Member of the Oakland City Council from District 6
- In office 2002–2018
- Preceded by: Moses Mayne
- Succeeded by: Loren Taylor

Vice Mayor
- In office January 2011 – January 2018
- Preceded by: Ignacio De La Fuente
- Succeeded by: Rebecca Kaplan

Personal details
- Education: University of Washington (BA) Seattle University (JD)

= Desley Brooks =

American politician

Desley Brooks is a politician in Oakland, California. She served as a Councilmember on the Oakland City Council from 2002 to 2018. In January 2011, Brooks was also inaugurated as the vice mayor of Oakland.

== Early life and education ==
Brooks was born in New Orleans, and she grew up in Los Angeles and Seattle. She holds a B.A. in political science from University of Washington and a J.D. from Seattle University.
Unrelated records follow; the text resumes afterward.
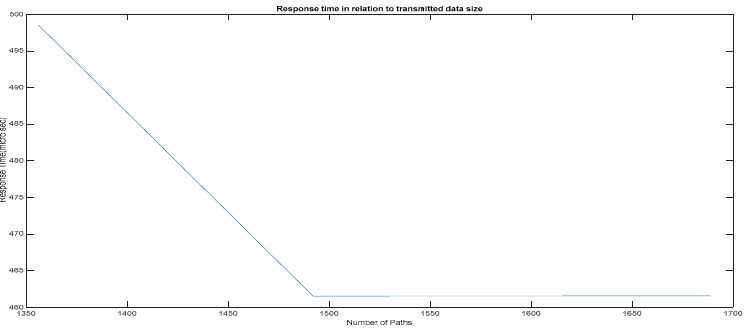
Figure 12. A comparison of response time and the number of possible routes.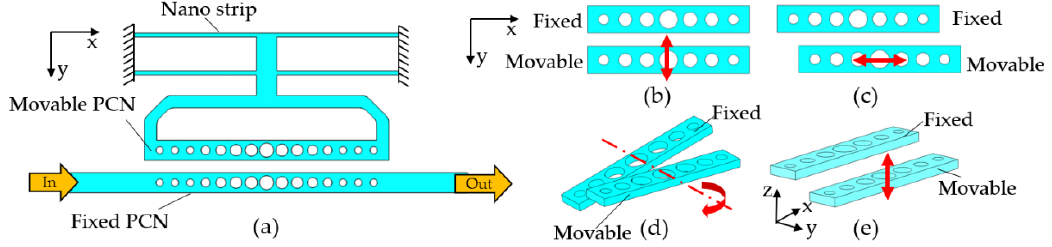
Figure 10. Schematics of mechanically tunable coupled PCN cavities: ( a ) doubly-coupled PCN cavity; ( b ) in-plane gap tuning [49–52] ; ( c ) in-plane lateral center offset tuning [53,54] ; ( d ) out-of-plane rotation [55] ; ( e ) out-of-plane bending [56] .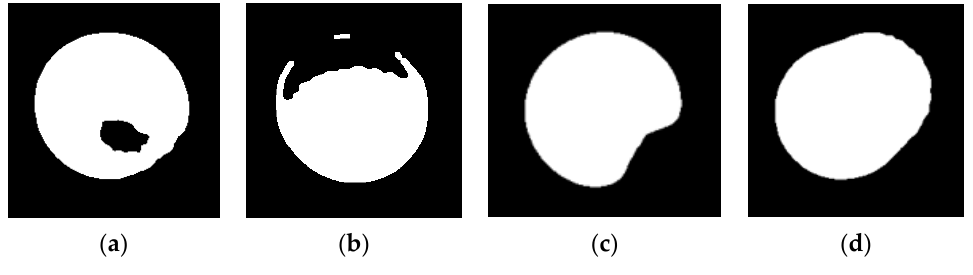
Figure 18. Examples of “light shadow error”.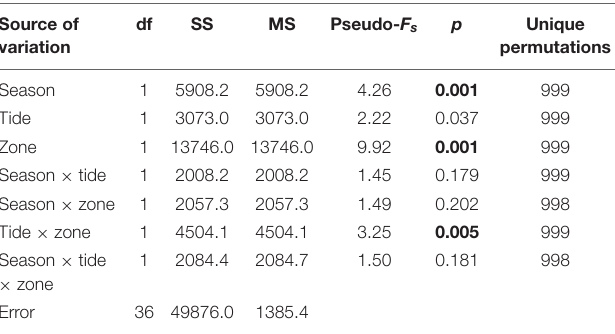
TABLE 3 | PERMANOVA of the fish community composition according to season, tide, and zone, based on logarithmically transformed data. Source of df SS MS Pseudo- F s p Unique variation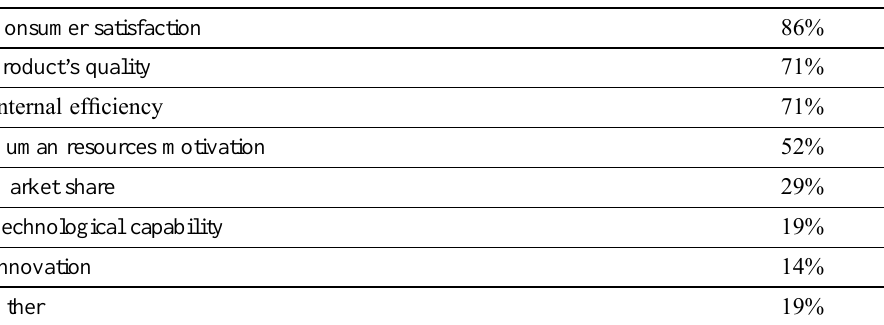
Table 14. Non financial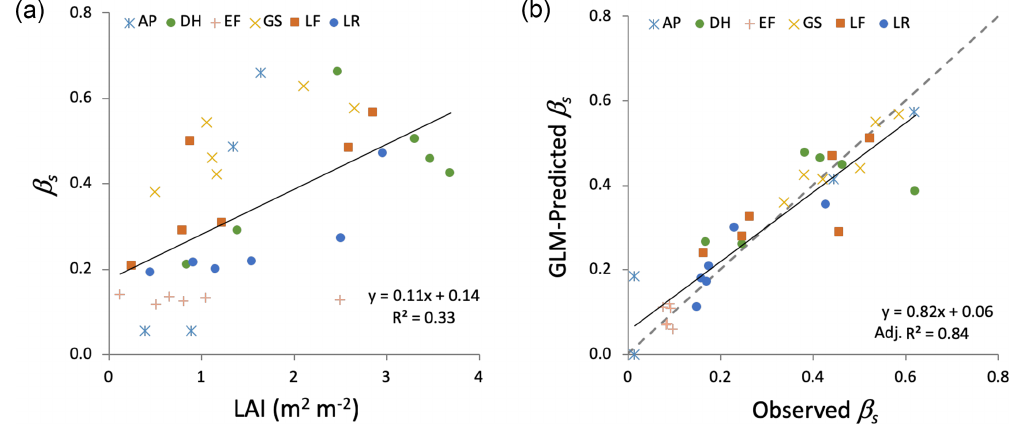
Figure 4. (a) Interception storage capacity ( β s ) versus leaf area index (LAI) for all sites and plots. (b) Modeled versus observed β s using the best GLM, which included % GC vegetation and an interaction term between site and LAI. The dashed line is the 1 : 1 line.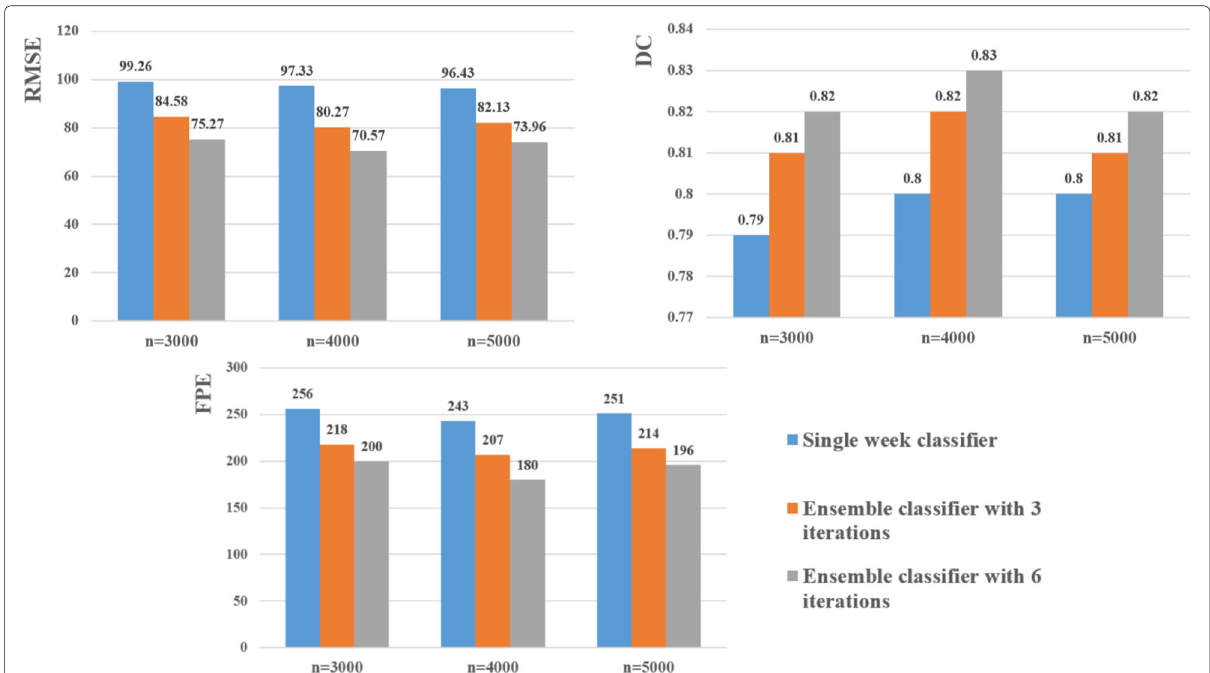
Fig. 4 Comparison of RMSE, DC, and FPE values achieved by the proposed model with different parameters. Detailed legend: We show the prediction results of the proposed model with different parameters, i.e., sampling number of samples in SMOTE method and training iterations in AdaBoost training strategy, in Fig. 4, where n refers to the number of sampling samples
Prior to her service on the city council, Brooks served Chief of Staff to Alameda County Supervisor Keith Carson.

== Council career ==
Brooks was first elected to the council in 2002, taking the seat formerly held by Moses Mayne.
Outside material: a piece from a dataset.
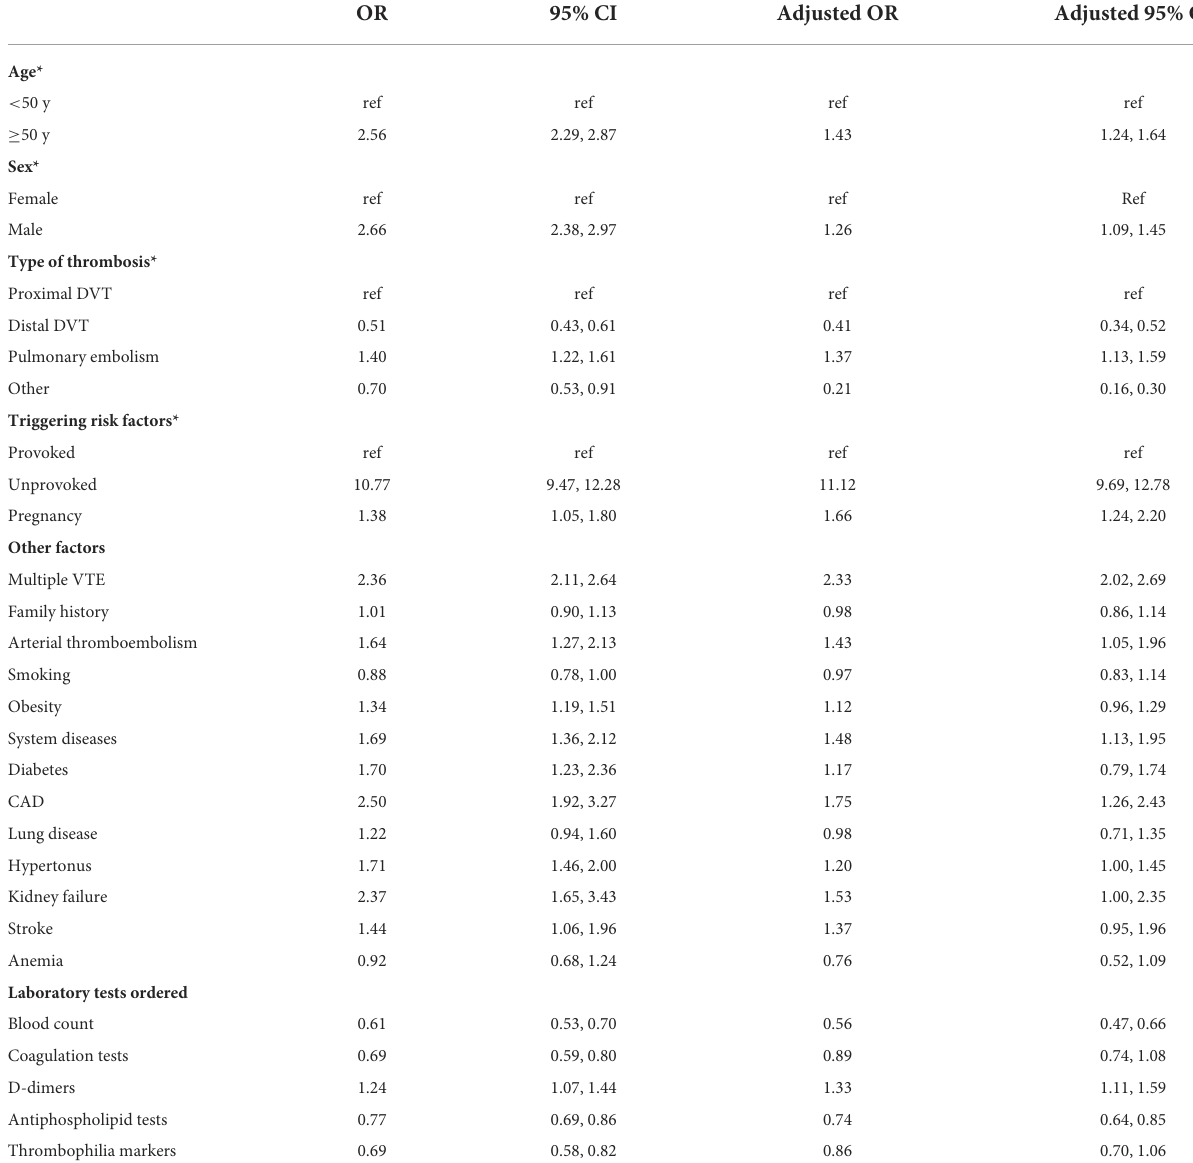
TABLE 3 Predictors of guideline adherence in a single center prospective cohort study ( n =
In 2002, Brooks listed endorsements by a number of individuals, including sitting city council member Nancy Nadel and civil rights attorney Dan Siegel.

In 2008 Brooks sued the San Francisco Chronicle for libel. That case, Brooks v. San Francisco Chronicle, was ultimately dismissed.
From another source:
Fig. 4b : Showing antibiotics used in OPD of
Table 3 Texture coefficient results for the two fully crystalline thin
In 2009, Brooks was involved in a three-month dispute with fellow Councilmember Jean Quan over who had the right to park in the "prized parking space" that had been parked in by Councilmember Henry Chang before he left office in 2008. They involved the city attorney, who generated a five-page legal memorandum on which of them had greater seniority; it concluded they had equal seniority. Not until the dispute was written up in The San Francisco Chronicle a month later did the claimants decide to settle the matter with a coin flip, which Brooks won.

In 2010 Brooks spoke on the one-year anniversary of the BART Police shooting of Oscar Grant.

In 2011 Council member Brooks was among the protestors sleeping in tents on the inaugural night of the Occupy Oakland encampment.

In 2012, Brooks put forward a public safety proposal calling for, among other things, better lighting in high crime areas of the city.

In 2017, with the pending adult use legalization of marijuana in California, Brooks lobbied equity amendments in the marijuana permit process that ensures half of all marijuana permits be given to individuals that were formerly convicted of marijuana related offenses or have lived in police beats that were disproportionately affected by the War on Drugs. The new system would also encourage general applicants to partner with equity applicants and provide either free rent or real estate for better priority in the permitting process.

In 2017, Brooks was found liable for $3.75 million for assaulting former Black Panther Elaine Brown.

In 2018, Brooks faced four challengers and was defeated by Loren Taylor, a biomedical engineer and management consultant, who won with 64.3% of the vote after five rounds of ranked-choice voting.

Since leaving office, Brooks moved to Seattle and was noted as the chairperson of the First African Methodist Episcopal Church of Seattle/Auburn's social action committee in October 2024.